Les autres créanciers de M. [L] [V] [C] et Mme [K] [V] [C] n’ont pas comparu et ne se sont pas fait représenter.
SUR CE
En application de l’article R.731-3 du code de la consommation, le montant des dépenses courantes du ménage est apprécié par la commission, soit pour leur montant réel sur la base des éléments déclarés et justifiés par les débiteurs, soit en fonction du barème fixé par son règlement intérieur et prenant en compte la composition de la famille.
Le tribunal a considéré que les époux [V] [C] ne disposaient d’aucune capacité de remboursement en retenant les éléments suivants :
Ressources : pension d’invalidité : 1 504,94 euros
Allocation logement : 471 euros
Charges :
— forfait de base : 1 282 euros
— forfait chauffage : 250 euros
— forfait habitation : 243 euros
— loyer : 587 euros
Total : 2 362 euros
Au vu des justificatifs produits à la date à laquelle la cour se prononce, la situation du couple est la suivante :
Ressources :
Monsieur [V] [C] : pension d’invalidité : 1 030,29 euros,
Madame : [V] [C] a terminé une formation en octobre 2024 et percevait une rémunération de 863 euros. Elle justifie de son inscription à pôle emploi le 2 octobre 2024 et indique intégrer une nouvelle formation en décembre pour 6 mois lui permettant de percevoir une rémunération identique.

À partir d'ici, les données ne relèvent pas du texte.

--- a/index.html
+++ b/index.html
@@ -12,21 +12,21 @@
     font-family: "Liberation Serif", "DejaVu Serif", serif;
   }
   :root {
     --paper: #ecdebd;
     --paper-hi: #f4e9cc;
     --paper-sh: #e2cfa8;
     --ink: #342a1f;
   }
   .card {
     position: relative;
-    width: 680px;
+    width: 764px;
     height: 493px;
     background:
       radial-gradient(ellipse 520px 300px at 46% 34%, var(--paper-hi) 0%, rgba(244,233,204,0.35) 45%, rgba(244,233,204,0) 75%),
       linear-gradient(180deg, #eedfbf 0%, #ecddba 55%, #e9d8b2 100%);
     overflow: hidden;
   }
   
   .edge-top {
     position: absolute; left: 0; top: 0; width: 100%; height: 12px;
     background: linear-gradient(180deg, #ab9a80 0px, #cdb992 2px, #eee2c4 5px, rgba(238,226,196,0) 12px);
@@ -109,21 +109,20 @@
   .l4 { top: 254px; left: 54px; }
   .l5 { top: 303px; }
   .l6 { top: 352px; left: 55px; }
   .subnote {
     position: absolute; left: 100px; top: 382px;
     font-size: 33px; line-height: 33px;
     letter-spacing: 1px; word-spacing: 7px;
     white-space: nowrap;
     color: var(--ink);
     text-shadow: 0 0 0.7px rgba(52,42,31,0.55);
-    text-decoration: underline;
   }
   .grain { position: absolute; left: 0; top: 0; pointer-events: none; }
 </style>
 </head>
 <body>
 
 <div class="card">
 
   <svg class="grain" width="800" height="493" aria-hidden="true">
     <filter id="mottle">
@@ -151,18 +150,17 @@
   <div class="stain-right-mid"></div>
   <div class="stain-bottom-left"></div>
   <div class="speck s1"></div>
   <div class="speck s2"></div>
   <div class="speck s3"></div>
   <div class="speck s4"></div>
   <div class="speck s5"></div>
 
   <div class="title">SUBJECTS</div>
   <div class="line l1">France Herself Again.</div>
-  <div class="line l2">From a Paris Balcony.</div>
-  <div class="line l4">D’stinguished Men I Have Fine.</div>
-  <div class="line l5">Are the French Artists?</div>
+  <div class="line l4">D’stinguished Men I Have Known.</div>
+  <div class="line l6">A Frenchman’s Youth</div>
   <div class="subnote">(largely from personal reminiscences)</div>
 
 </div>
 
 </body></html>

Le couple perçoit des prestations familiales pour 148,52 euros et une allocation de logement de 427 euros par mois, soit au total : 2 468,81 euros.
Charges : loyer 587 euros + provisions sur charges 100 euros,
Les forfait suivants seront retenus comme représentatifs des dépenses supportées par M. et Mme [V] [C] à défaut de justifier de charges qui excéderaient ces forfaits :
— forfait de base : 1 282 euros
— forfait chauffage : 250 euros
— forfait habitation : 243 euros
Total : 2 462 euros
M. [Y] prétend que les débiteurs occultent une partie de leurs revenus. Or, le tribunal s’est déjà livré à l’examen minutieux des comptes des débiteurs sans relever d’éléments de nature à confirmer les allégations de ce dernier et à hauteur de cour, M. [Y] ne fournit aucune pièce probante établissant que le couple dispose de revenus non déclarés.

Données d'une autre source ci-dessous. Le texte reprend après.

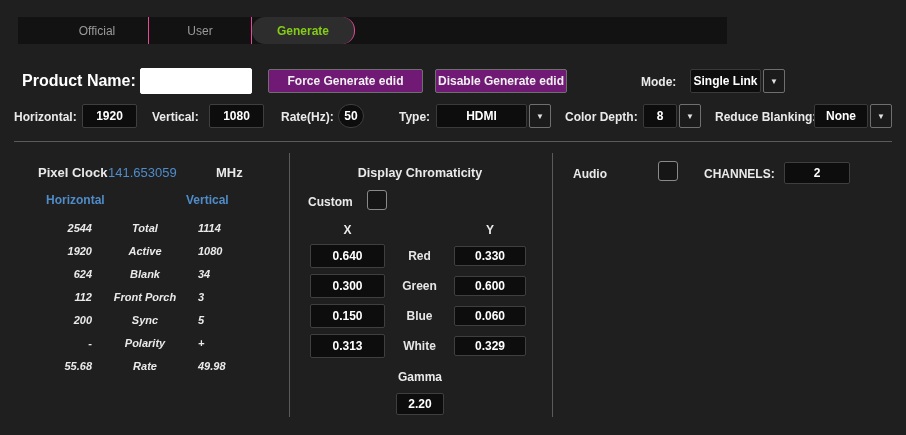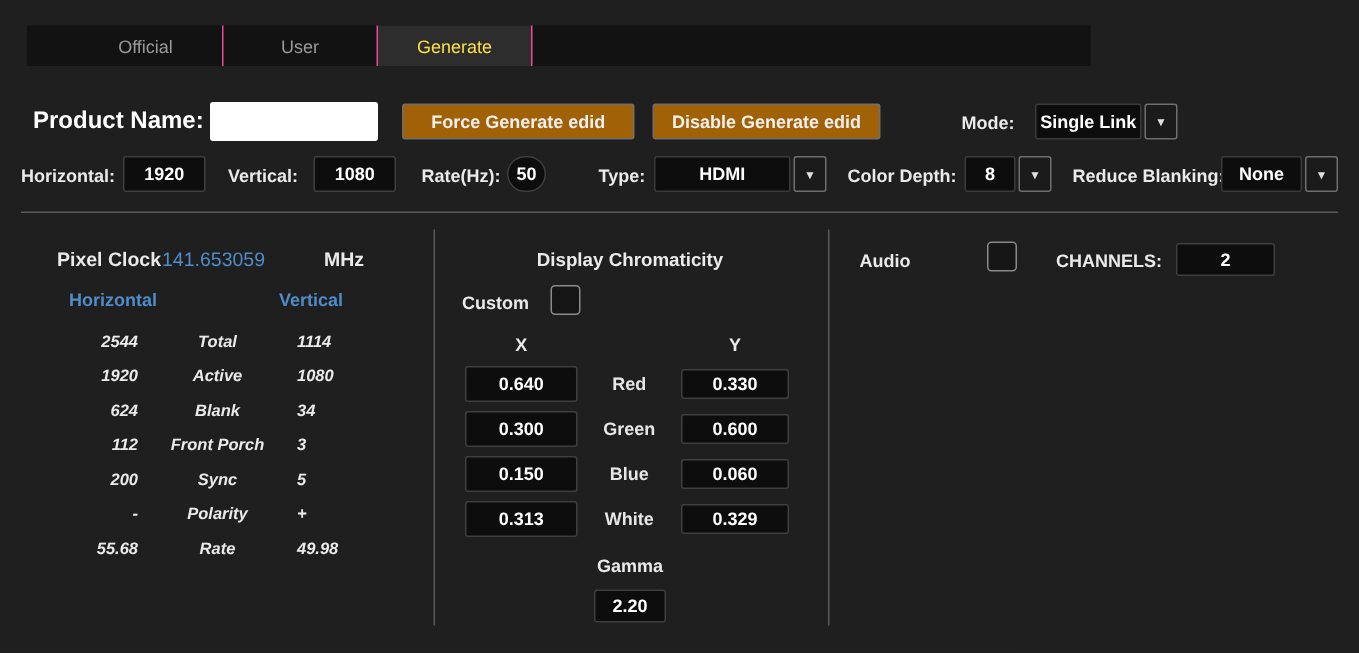--- a/index.html
+++ b/index.html
@@ -27,22 +27,23 @@
   .tab {
     width: 103px;
     display: flex; align-items: center; justify-content: center;
     font-size: 12px;
     color: #9a9a9a;
     border-right: 1px solid #ec4899;
     cursor: default;
   }
   .tab.active {
     background: #2d2d2d;
-    color: #fde047;
-    font-weight: normal;
+    color: #84cc16;
+    font-weight: bold;
+    border-radius: 13px;
   }
 
   
   .lbl-big { font-size: 16px; font-weight: bold; color: #ffffff; }
   .lbl { font-size: 12px; font-weight: bold; color: #eaeaea; }
   .blue { color: #4f8cc9; }
 
   
   .win {
     background: #ffffff;
@@ -59,21 +60,21 @@
     border-radius: 2px;
     color: #ffffff;
     font-size: 12px;
     font-weight: bold;
     text-align: center;
     font-family: "Liberation Sans", sans-serif;
   }
 
   
   .btn {
-    background: #a16207;
+    background: #701a75;
     border: 1px solid #6f6f6f;
     border-radius: 2px;
     color: #f0f0f0;
     font-size: 12px;
     font-weight: bold;
     display: flex; align-items: center; justify-content: center;
     cursor: default;
     font-family: "Liberation Sans", sans-serif;
   }
 
@@ -142,21 +143,21 @@
 
   <div class="tabbar">
     <div class="tab">Official</div>
     <div class="tab">User</div>
     <div class="tab active">Generate</div>
   </div>
 
   <div class="abs lbl-big" style="left:22px; top:72px;">Product Name:</div>
   <input class="abs win" style="left: 140px; top: 68px; width: 112px; height: 26px;" value="">
   <button class="abs btn" style="left:268px; top:69px; width:155px; height:24px;">Force Generate edid</button>
-  <button class="abs btn" style="left:435px; top:69px; width:152px; height:24px;">Disable Generate edid</button>
+  <button class="abs btn" style="left:435px; top:69px; width:132px; height:24px;">Disable Generate edid</button>
   <div class="abs lbl" style="left:641px; top:75px;">Mode:</div>
   <div class="dd" style="left:690px; top:69px; width:95px;">
     <span class="dd-val">Single Link</span>
     <span class="dd-btn">▼</span>
   </div>
 
   <div class="abs lbl" style="left:14px; top:110px;">Horizontal:</div>
   <input class="abs din" style="left: 82px; top: 104px; width: 55px; height: 24px;" value="1920">
   <div class="abs lbl" style="left:152px; top:110px;">Vertical:</div>
   <input class="abs din" style="left: 209px; top: 104px; width: 55px; height: 24px;" value="1080">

Dès lors, la comparaison entre les revenus et les charges ne laisse apparaître aucun disponible permettant à M. et Mme [V] [C] d’apurer leur passif dont le montant s’élève à 22 302,14 euros conformément au jugement déféré à la cour, sauf à déduire les versements qui auraient été faits par les débiteurs depuis le jugement.
Il ne peut toutefois être affirmé d’ores et déjà qu’il n’existe aucune amélioration possible de leur situation dans un avenir proche, notamment par le biais d’une reconversion professionnelle que Mme [V] [C] a entreprise en suivant des formations qualifiantes, et que les mesures de redressement ordinaires de traitement de sa situation de surendettement seront vouées à l’échec.
Il est par conséquent justifié de confirmer le jugement en ce qu’il a prévu le déblocage de l’épargne d’un montant de 1 187 euros qui sera affectée au règlement en priorité de la créance de M. [H] [Y] et l’infirmant de prévoir en application des articles L 733-1 et L 733-13 du code de la consommation, la suspension de l’exigibilité des créances, pendant une durée de 23 mois, durant laquelle le paiement des intérêts sera suspendu, ce délai devant permettre aux débiteurs d’améliorer leur situation financière.
Il appartiendra à M. et Mme [V] [C] à l’expiration de ce délai ou avant en cas de retour à meilleure fortune, de saisir de nouveau la commission de surendettement afin qu’elle réexamine leur situation.
PAR CES MOTIFS
Déclare recevable l’appel interjeté par M. [H] [Y] contre le jugement rendu le 22 avril 2024 par le tribunal judiciaire de Dijon.
Confirme le jugement précité sauf en ce qui concerne l’effacement partiel des créances.
Statuant à nouveau dans cette limite,
Prononce la suspension de l’exigibilité des créances pendant une durée de 23 mois durant laquelle le paiement des intérêts sera suspendu.
Dit qu’il appartiendra à M. et Mme [V] [C] à l’expiration de ce délai ou avant en cas de retour à meilleure fortune, de saisir de nouveau la commission de surendettement afin qu’elle réexamine leur situation.
Rappelle que la procédure est sans frais ni dépens.